--- INSTRUCTIONS TO FOLLOW ---
Copy every line of the entries below, unchanged and in the same order.

[Collection entries]

--- Start ---

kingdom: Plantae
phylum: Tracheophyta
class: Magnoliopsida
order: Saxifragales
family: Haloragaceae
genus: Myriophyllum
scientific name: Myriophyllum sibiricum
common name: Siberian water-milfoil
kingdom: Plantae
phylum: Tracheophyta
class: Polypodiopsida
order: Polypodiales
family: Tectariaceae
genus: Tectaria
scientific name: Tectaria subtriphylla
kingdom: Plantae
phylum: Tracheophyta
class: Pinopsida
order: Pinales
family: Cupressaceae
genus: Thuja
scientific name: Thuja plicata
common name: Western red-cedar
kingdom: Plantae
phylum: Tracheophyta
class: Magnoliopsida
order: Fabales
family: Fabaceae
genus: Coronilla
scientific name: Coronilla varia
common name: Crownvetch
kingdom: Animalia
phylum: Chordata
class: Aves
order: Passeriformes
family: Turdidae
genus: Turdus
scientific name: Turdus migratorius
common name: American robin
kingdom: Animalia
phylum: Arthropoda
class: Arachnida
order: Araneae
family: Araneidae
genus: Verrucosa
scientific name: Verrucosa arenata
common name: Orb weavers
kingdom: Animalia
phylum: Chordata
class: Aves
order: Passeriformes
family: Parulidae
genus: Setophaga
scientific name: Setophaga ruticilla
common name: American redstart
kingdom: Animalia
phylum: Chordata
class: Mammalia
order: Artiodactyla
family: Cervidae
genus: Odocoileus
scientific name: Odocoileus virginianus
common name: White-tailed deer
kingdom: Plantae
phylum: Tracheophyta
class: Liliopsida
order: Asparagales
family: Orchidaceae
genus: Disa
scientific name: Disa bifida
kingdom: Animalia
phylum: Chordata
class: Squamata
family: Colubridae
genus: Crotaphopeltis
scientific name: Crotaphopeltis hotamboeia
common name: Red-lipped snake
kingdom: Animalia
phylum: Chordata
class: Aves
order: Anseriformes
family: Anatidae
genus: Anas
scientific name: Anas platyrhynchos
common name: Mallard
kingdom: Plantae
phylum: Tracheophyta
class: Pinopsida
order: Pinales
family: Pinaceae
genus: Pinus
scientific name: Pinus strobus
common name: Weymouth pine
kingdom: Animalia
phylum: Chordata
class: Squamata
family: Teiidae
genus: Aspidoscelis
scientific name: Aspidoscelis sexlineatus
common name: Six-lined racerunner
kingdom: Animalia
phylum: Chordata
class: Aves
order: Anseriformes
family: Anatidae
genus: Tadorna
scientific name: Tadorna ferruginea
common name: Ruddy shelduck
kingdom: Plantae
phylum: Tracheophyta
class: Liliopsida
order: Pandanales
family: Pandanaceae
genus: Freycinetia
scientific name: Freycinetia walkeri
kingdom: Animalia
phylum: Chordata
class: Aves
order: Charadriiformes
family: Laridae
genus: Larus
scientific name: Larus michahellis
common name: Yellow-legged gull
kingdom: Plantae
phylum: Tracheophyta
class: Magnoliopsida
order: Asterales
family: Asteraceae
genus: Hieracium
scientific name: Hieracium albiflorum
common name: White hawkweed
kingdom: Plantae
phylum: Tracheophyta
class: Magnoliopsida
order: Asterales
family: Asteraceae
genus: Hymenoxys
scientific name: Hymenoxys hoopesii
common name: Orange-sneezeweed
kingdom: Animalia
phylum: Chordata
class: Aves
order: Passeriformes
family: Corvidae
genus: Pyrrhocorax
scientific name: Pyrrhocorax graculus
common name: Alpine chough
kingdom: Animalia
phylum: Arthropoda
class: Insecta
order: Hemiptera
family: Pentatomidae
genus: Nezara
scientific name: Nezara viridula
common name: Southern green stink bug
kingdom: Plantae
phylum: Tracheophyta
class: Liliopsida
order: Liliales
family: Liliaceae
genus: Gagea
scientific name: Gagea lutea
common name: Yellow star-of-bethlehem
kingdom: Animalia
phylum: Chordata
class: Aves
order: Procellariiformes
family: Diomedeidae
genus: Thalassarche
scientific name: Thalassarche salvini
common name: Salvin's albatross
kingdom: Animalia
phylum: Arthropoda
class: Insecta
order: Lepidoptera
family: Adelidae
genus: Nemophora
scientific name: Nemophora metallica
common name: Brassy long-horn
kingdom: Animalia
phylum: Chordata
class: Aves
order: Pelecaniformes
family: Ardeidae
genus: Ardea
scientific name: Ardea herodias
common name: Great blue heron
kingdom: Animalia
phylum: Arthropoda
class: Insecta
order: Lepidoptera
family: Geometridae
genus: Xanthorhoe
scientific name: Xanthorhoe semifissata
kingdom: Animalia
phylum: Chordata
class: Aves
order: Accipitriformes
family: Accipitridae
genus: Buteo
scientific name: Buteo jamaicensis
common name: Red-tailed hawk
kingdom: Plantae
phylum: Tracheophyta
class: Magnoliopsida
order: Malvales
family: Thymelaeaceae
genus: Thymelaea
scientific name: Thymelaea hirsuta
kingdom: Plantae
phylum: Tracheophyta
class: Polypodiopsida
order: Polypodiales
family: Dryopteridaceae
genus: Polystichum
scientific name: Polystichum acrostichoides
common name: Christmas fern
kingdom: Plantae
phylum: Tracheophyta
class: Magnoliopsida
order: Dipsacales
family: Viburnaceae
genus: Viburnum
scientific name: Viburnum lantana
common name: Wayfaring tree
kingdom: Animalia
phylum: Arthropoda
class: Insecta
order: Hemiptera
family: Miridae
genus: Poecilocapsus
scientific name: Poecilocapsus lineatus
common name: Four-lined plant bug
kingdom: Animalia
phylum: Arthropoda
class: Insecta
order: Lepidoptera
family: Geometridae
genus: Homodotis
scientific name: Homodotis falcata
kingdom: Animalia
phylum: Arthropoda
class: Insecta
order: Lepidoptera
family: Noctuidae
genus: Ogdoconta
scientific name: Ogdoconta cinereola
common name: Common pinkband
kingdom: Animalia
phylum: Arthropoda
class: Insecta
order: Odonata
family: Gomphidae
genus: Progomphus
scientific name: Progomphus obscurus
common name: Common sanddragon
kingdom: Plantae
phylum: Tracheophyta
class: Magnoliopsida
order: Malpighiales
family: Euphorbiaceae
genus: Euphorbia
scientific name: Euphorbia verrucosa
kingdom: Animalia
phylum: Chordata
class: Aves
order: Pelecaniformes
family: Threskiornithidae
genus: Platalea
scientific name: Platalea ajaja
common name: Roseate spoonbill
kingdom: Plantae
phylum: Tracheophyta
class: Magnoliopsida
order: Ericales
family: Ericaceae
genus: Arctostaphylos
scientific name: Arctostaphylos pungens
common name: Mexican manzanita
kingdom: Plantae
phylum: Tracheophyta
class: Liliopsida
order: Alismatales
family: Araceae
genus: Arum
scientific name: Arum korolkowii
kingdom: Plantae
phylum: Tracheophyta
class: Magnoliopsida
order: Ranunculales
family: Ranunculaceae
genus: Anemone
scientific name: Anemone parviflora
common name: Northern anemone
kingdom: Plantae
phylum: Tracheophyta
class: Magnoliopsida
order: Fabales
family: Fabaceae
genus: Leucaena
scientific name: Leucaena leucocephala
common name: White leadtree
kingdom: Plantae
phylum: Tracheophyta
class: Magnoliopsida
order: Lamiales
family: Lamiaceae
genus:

--- End ---

--- RESPONSE TO THE EXERCISE ---
kingdom: Plantae
phylum: Tracheophyta
class: Magnoliopsida
order: Saxifragales
family: Haloragaceae
genus: Myriophyllum
scientific name: Myriophyllum sibiricum
common name: Siberian water-milfoil
kingdom: Plantae
phylum: Tracheophyta
class: Polypodiopsida
order: Polypodiales
family: Tectariaceae
genus: Tectaria
scientific name: Tectaria subtriphylla
kingdom: Plantae
phylum: Tracheophyta
class: Pinopsida
order: Pinales
family: Cupressaceae
genus: Thuja
scientific name: Thuja plicata
common name: Western red-cedar
kingdom: Plantae
phylum: Tracheophyta
class: Magnoliopsida
order: Fabales
family: Fabaceae
genus: Coronilla
scientific name: Coronilla varia
common name: Crownvetch
kingdom: Animalia
phylum: Chordata
class: Aves
order: Passeriformes
family: Turdidae
genus: Turdus
scientific name: Turdus migratorius
common name: American robin
kingdom: Animalia
phylum: Arthropoda
class: Arachnida
order: Araneae
family: Araneidae
genus: Verrucosa
scientific name: Verrucosa arenata
common name: Orb weavers
kingdom: Animalia
phylum: Chordata
class: Aves
order: Passeriformes
family: Parulidae
genus: Setophaga
scientific name: Setophaga ruticilla
common name: American redstart
kingdom: Animalia
phylum: Chordata
class: Mammalia
order: Artiodactyla
family: Cervidae
genus: Odocoileus
scientific name: Odocoileus virginianus
common name: White-tailed deer
kingdom: Plantae
phylum: Tracheophyta
class: Liliopsida
order: Asparagales
family: Orchidaceae
genus: Disa
scientific name: Disa bifida
kingdom: Animalia
phylum: Chordata
class: Squamata
family: Colubridae
genus: Crotaphopeltis
scientific name: Crotaphopeltis hotamboeia
common name: Red-lipped snake
kingdom: Animalia
phylum: Chordata
class: Aves
order: Anseriformes
family: Anatidae
genus: Anas
scientific name: Anas platyrhynchos
common name: Mallard
kingdom: Plantae
phylum: Tracheophyta
class: Pinopsida
order: Pinales
family: Pinaceae
genus: Pinus
scientific name: Pinus strobus
common name: Weymouth pine
kingdom: Animalia
phylum: Chordata
class: Squamata
family: Teiidae
genus: Aspidoscelis
scientific name: Aspidoscelis sexlineatus
common name: Six-lined racerunner
kingdom: Animalia
phylum: Chordata
class: Aves
order: Anseriformes
family: Anatidae
genus: Tadorna
scientific name: Tadorna ferruginea
common name: Ruddy shelduck
kingdom: Plantae
phylum: Tracheophyta
class: Liliopsida
order: Pandanales
family: Pandanaceae
genus: Freycinetia
scientific name: Freycinetia walkeri
kingdom: Animalia
phylum: Chordata
class: Aves
order: Charadriiformes
family: Laridae
genus: Larus
scientific name: Larus michahellis
common name: Yellow-legged gull
kingdom: Plantae
phylum: Tracheophyta
class: Magnoliopsida
order: Asterales
family: Asteraceae
genus: Hieracium
scientific name: Hieracium albiflorum
common name: White hawkweed
kingdom: Plantae
phylum: Tracheophyta
class: Magnoliopsida
order: Asterales
family: Asteraceae
genus: Hymenoxys
scientific name: Hymenoxys hoopesii
common name: Orange-sneezeweed
kingdom: Animalia
phylum: Chordata
class: Aves
order: Passeriformes
family: Corvidae
genus: Pyrrhocorax
scientific name: Pyrrhocorax graculus
common name: Alpine chough
kingdom: Animalia
phylum: Arthropoda
class: Insecta
order: Hemiptera
family: Pentatomidae
genus: Nezara
scientific name: Nezara viridula
common name: Southern green stink bug
kingdom: Plantae
phylum: Tracheophyta
class: Liliopsida
order: Liliales
family: Liliaceae
genus: Gagea
scientific name: Gagea lutea
common name: Yellow star-of-bethlehem
kingdom: Animalia
phylum: Chordata
class: Aves
order: Procellariiformes
family: Diomedeidae
genus: Thalassarche
scientific name: Thalassarche salvini
common name: Salvin's albatross
kingdom: Animalia
phylum: Arthropoda
class: Insecta
order: Lepidoptera
family: Adelidae
genus: Nemophora
scientific name: Nemophora metallica
common name: Brassy long-horn
kingdom: Animalia
phylum: Chordata
class: Aves
order: Pelecaniformes
family: Ardeidae
genus: Ardea
scientific name: Ardea herodias
common name: Great blue heron
kingdom: Animalia
phylum: Arthropoda
class: Insecta
order: Lepidoptera
family: Geometridae
genus: Xanthorhoe
scientific name: Xanthorhoe semifissata
kingdom: Animalia
phylum: Chordata
class: Aves
order: Accipitriformes
family: Accipitridae
genus: Buteo
scientific name: Buteo jamaicensis
common name: Red-tailed hawk
kingdom: Plantae
phylum: Tracheophyta
class: Magnoliopsida
order: Malvales
family: Thymelaeaceae
genus: Thymelaea
scientific name: Thymelaea hirsuta
kingdom: Plantae
phylum: Tracheophyta
class: Polypodiopsida
order: Polypodiales
family: Dryopteridaceae
genus: Polystichum
scientific name: Polystichum acrostichoides
common name: Christmas fern
kingdom: Plantae
phylum: Tracheophyta
class: Magnoliopsida
order: Dipsacales
family: Viburnaceae
genus: Viburnum
scientific name: Viburnum lantana
common name: Wayfaring tree
kingdom: Animalia
phylum: Arthropoda
class: Insecta
order: Hemiptera
family: Miridae
genus: Poecilocapsus
scientific name: Poecilocapsus lineatus
common name: Four-lined plant bug
kingdom: Animalia
phylum: Arthropoda
class: Insecta
order: Lepidoptera
family: Geometridae
genus: Homodotis
scientific name: Homodotis falcata
kingdom: Animalia
phylum: Arthropoda
class: Insecta
order: Lepidoptera
family: Noctuidae
genus: Ogdoconta
scientific name: Ogdoconta cinereola
common name: Common pinkband
kingdom: Animalia
phylum: Arthropoda
class: Insecta
order: Odonata
family: Gomphidae
genus: Progomphus
scientific name: Progomphus obscurus
common name: Common sanddragon
kingdom: Plantae
phylum: Tracheophyta
class: Magnoliopsida
order: Malpighiales
family: Euphorbiaceae
genus: Euphorbia
scientific name: Euphorbia verrucosa
kingdom: Animalia
phylum: Chordata
class: Aves
order: Pelecaniformes
family: Threskiornithidae
genus: Platalea
scientific name: Platalea ajaja
common name: Roseate spoonbill
kingdom: Plantae
phylum: Tracheophyta
class: Magnoliopsida
order: Ericales
family: Ericaceae
genus: Arctostaphylos
scientific name: Arctostaphylos pungens
common name: Mexican manzanita
kingdom: Plantae
phylum: Tracheophyta
class: Liliopsida
order: Alismatales
family: Araceae
genus: Arum
scientific name: Arum korolkowii
kingdom: Plantae
phylum: Tracheophyta
class: Magnoliopsida
order: Ranunculales
family: Ranunculaceae
genus: Anemone
scientific name: Anemone parviflora
common name: Northern anemone
kingdom: Plantae
phylum: Tracheophyta
class: Magnoliopsida
order: Fabales
family: Fabaceae
genus: Leucaena
scientific name: Leucaena leucocephala
common name: White leadtree
kingdom: Plantae
phylum: Tracheophyta
class: Magnoliopsida
order: Lamiales
family: Lamiaceae
genus:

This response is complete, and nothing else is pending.